Annual inspection reports contain an inspector's technical review of the Intoxilyzer 5000 pursuant to the applicable administrative requirements. Pursuant to Florida Administrative Code Rule 11D-8.006(1), evidentiary breath test instruments shall be inspected by an agency inspector at least once each calendar month. This inspection "validates the approval, accuracy and reliability of an evidentiary breath test instrument." Fla. Admin. Code R. 11D-8.003(4). Unlike Shiver, where an affidavit was specifically prepared for trial that mentions portions of the report, the actual maintenance report is not compiled during the investigation of a particular crime, as Crawford contemplates. Bohsancurt v. Eisenberg, 212 Ariz. 182, 129 P.3d 471, 477 (2006). The evidence is not "against" any particular defendant. Id.; see Crawford, 541 U.S. at 51, 124 S.Ct. 1354 (confrontation clause "applies to `witnesses' against the accused"). "[D]ocuments establishing the existence or absence of some objective fact, rather than detailing the criminal wrongdoing of the defendant, are not `testimonial.'" Michels v. Commonwealth, 47 Va.App. 461, 624 S.E.2d 675, 678 (2006).

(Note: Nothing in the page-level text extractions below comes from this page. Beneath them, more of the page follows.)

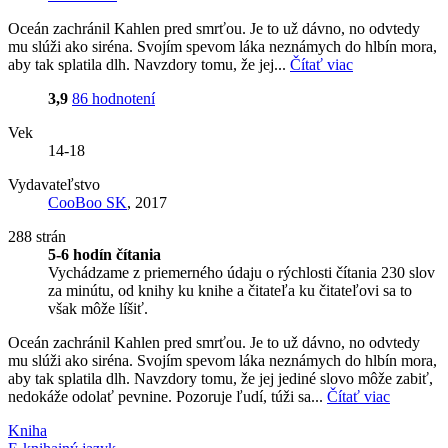
Oceán zachránil Kahlen pred smrťou. Je to už dávno, no odvtedy
mu slúži ako siréna. Svojím spevom láka neznámych do hlbín mora,
aby tak splatila dlh. Navzdory tomu, že jej...
Čítať viac
3,9
86 hodnotení
Vek
14-18
Vydavateľstvo
CooBoo SK
, 2017
288 strán
5-6 hodín čítania
Vychádzame z priemerného údaju o rýchlosti čítania 230 slov
za minútu, od knihy ku knihe a čitateľa ku čitateľovi sa to
však môže líšiť.
Oceán zachránil Kahlen pred smrťou. Je to už dávno, no odvtedy
mu slúži ako siréna. Svojím spevom láka neznámych do hlbín mora,
aby tak splatila dlh. Navzdory tomu, že jej jediné slovo môže zabiť,
nedokáže odolať pevnine. Pozoruje ľudí, túži sa...
Čítať viac
Kniha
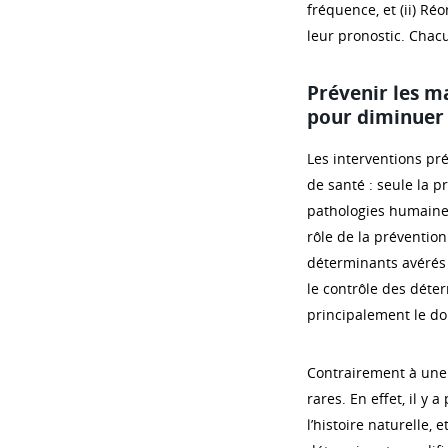
fréquence, et (ii) Ré
leur pronostic. Chac
Prévenir les m
pour diminuer 
Les interventions pr
de santé : seule la p
pathologies humaines 
rôle de la prévention 
déterminants avérés 
le contrôle des déte
principalement le do
Contrairement à une 
rares. En effet, il y
l’histoire naturelle, 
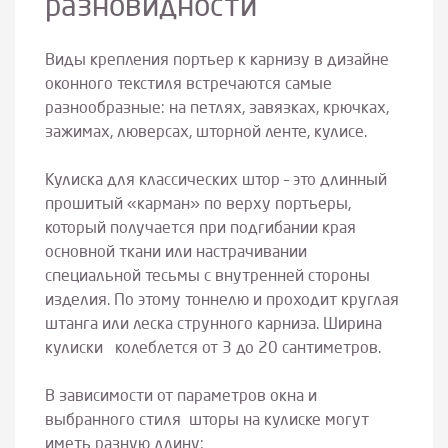
разновидности
Виды крепления портьер к карнизу в дизайне
оконного текстиля встречаются самые
разнообразные: на петлях, завязках, крючках,
зажимах, люверсах, шторной ленте, кулисе.
Кулиска для классических штор – это длинный
прошитый «карман» по верху портьеры,
который получается при подгибании края
основной ткани или настрачивании
специальной тесьмы с внутренней стороны
изделия. По этому тоннелю и проходит круглая
штанга или леска струнного карниза. Ширина
кулиски колеблется от 3 до 20 сантиметров.
В зависимости от параметров окна и
выбранного стиля шторы на кулиске могут
иметь разную длину:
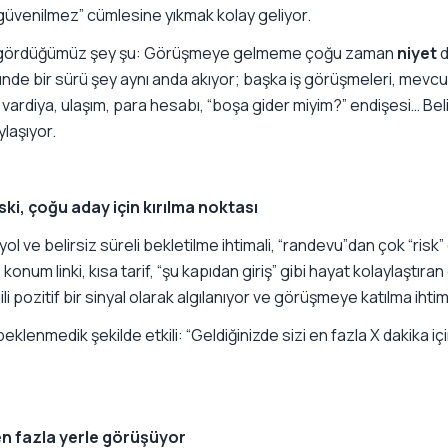
 güvenilmez” cümlesine yıkmak kolay geliyor.
 gördüğümüz şey şu: Görüşmeye gelmeme çoğu zaman
niyet
d
de bir sürü şey aynı anda akıyor; başka iş görüşmeleri, mevcutt
, vardiya, ulaşım, para hesabı, “boşa gider miyim?” endişesi… Be
laşıyor.
ki, çoğu aday için kırılma noktası
yol ve belirsiz süreli bekletilme ihtimali, “randevu”dan çok “risk” 
 konum linki, kısa tarif, “şu kapıdan giriş” gibi hayat kolaylaştıran
lgili pozitif bir sinyal olarak algılanıyor ve görüşmeye katılma ihtima
 beklenmedik şekilde etkili: “Geldiğinizde sizi en fazla X dakika
en fazla yerle görüşüyor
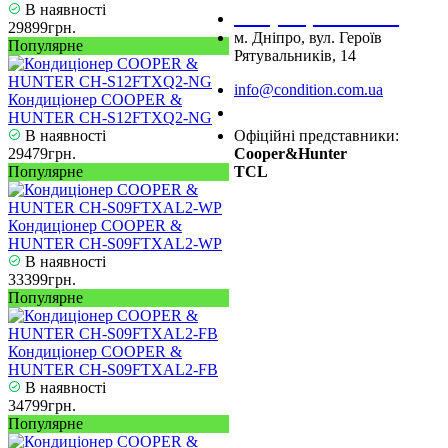
В наявності
+38 (067) 545 08 44
29899грн.
м. Дніпро, вул. Героїв
Популярне
Рятувальників, 14
info@condition.com.ua
Кондиціонер COOPER &
Замовити дзвінок
HUNTER CH-S12FTXQ2-NG
В наявності
Офіційні представники:
29479грн.
Cooper&Hunter
Популярне
TCL
Кондиціонер COOPER &
HUNTER CH-S09FTXAL2-WP
В наявності
33399грн.
Популярне
Кондиціонер COOPER &
HUNTER CH-S09FTXAL2-FB
В наявності
34799грн.
Популярне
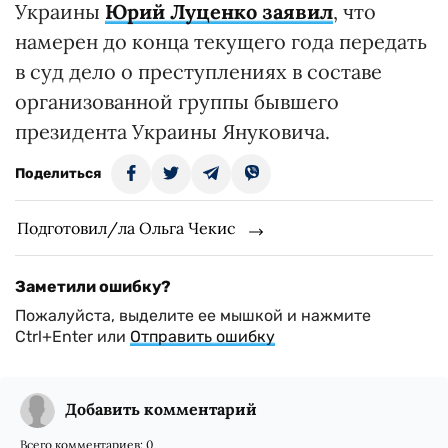
Украины
Юрий Луценко заявил
, что
намерен до конца текущего года передать
в суд дело о преступлениях в составе
организованной группы бывшего
президента Украины Януковича.
Поделиться
Подготовил/ла Ольга Чекис
Заметили ошибку?
Пожалуйста, выделите ее мышкой и нажмите
Ctrl+Enter или
Отправить ошибку
Добавить комментарий
Всего комментариев:
0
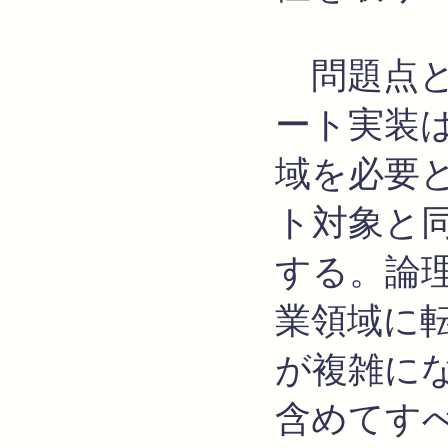
問題点と
ート実装
域を必要
ト対象と
する。論
業領域に
が複雑に
含めてす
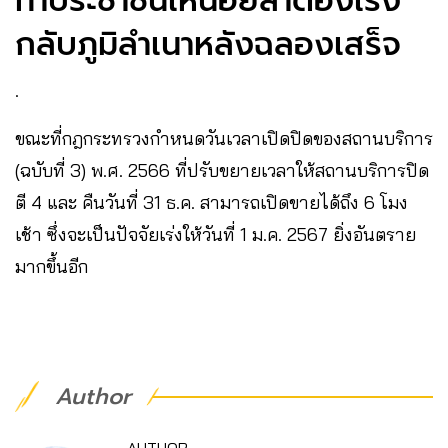
ทำประชาชนเหนื่อยล้าต้องเร่ง
กลับภูมิลำเนาหลังฉลองเสร็จ
.
ขณะที่กฎกระทรวงกำหนดวันเวลาเปิดปิดของสถานบริการ
(ฉบับที่ 3) พ.ศ. 2566 ที่ปรับขยายเวลาให้สถานบริการปิด
ตี 4 และ คืนวันที่ 31 ธ.ค. สามารถเปิดขายได้ถึง 6 โมง
เช้า ซึ่งจะเป็นปัจจัยเร่งให้วันที่ 1 ม.ค. 2567 ยิ่งอันตราย
มากขึ้นอีก
Author
AUTHOR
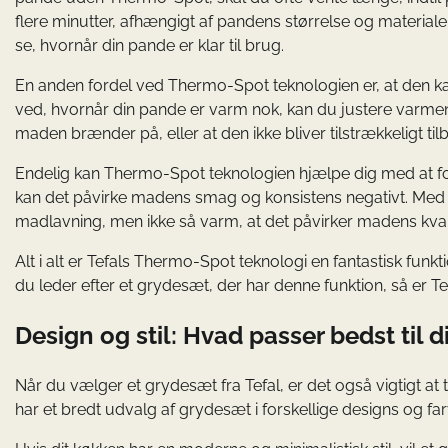
flere minutter, afhængigt af pandens størrelse og materia
se, hvornår din pande er klar til brug.
En anden fordel ved Thermo-Spot teknologien er, at den k
ved, hvornår din pande er varm nok, kan du justere varmen 
maden brænder på, eller at den ikke bliver tilstrækkeligt til
Endelig kan Thermo-Spot teknologien hjælpe dig med at fo
kan det påvirke madens smag og konsistens negativt. Med T
madlavning, men ikke så varm, at det påvirker madens kvali
Alt i alt er Tefals Thermo-Spot teknologi en fantastisk funk
du leder efter et grydesæt, der har denne funktion, så er Tef
Design og stil: Hvad passer bedst til d
Når du vælger et grydesæt fra Tefal, er det også vigtigt at t
har et bredt udvalg af grydesæt i forskellige designs og farv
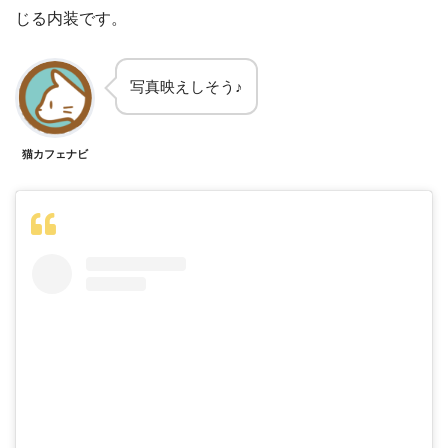
じる内装です。
写真映えしそう♪
猫カフェナビ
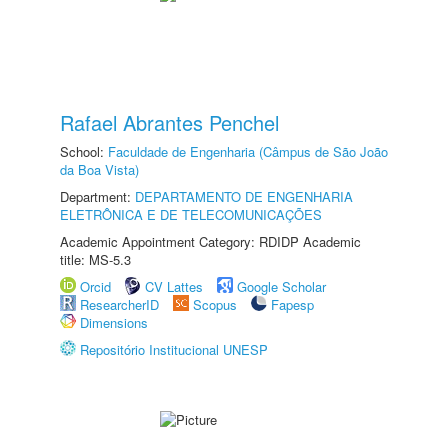
Rafael Abrantes Penchel
School:
Faculdade de Engenharia (Câmpus de São João
da Boa Vista)
Department:
DEPARTAMENTO DE ENGENHARIA
ELETRÔNICA E DE TELECOMUNICAÇÕES
Academic Appointment Category: RDIDP Academic
title: MS-5.3
Orcid
CV Lattes
Google Scholar
ResearcherID
Scopus
Fapesp
Dimensions
Repositório Institucional UNESP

Taking the above cases and the purpose behind annual inspection reports into consideration, we hold that those reports are non-testimonial. An inspection report, like the hospital record of a blood test, is intended for the non-testimonial purpose of making sure the machine is working properly or for accurate medical treatment, respectively. Using these reports for a litigation purpose is a secondary purpose and therefore does not raise the concerns expressed in Crawford of unreliability.

Appellant next argues the trial court erred in admitting the breath test results when it ruled appellant was not entitled to the manufacturers' proprietary "source code" information for the Intoxilyzer 5000. We affirm as to this issue. See Moe v. State, 944 So.2d 1096 (Fla. 5th DCA 2007).

The final issue raised by appellant we hold to be without merit and affirm.


STEVENSON, C.J., and KLEIN, J., concur.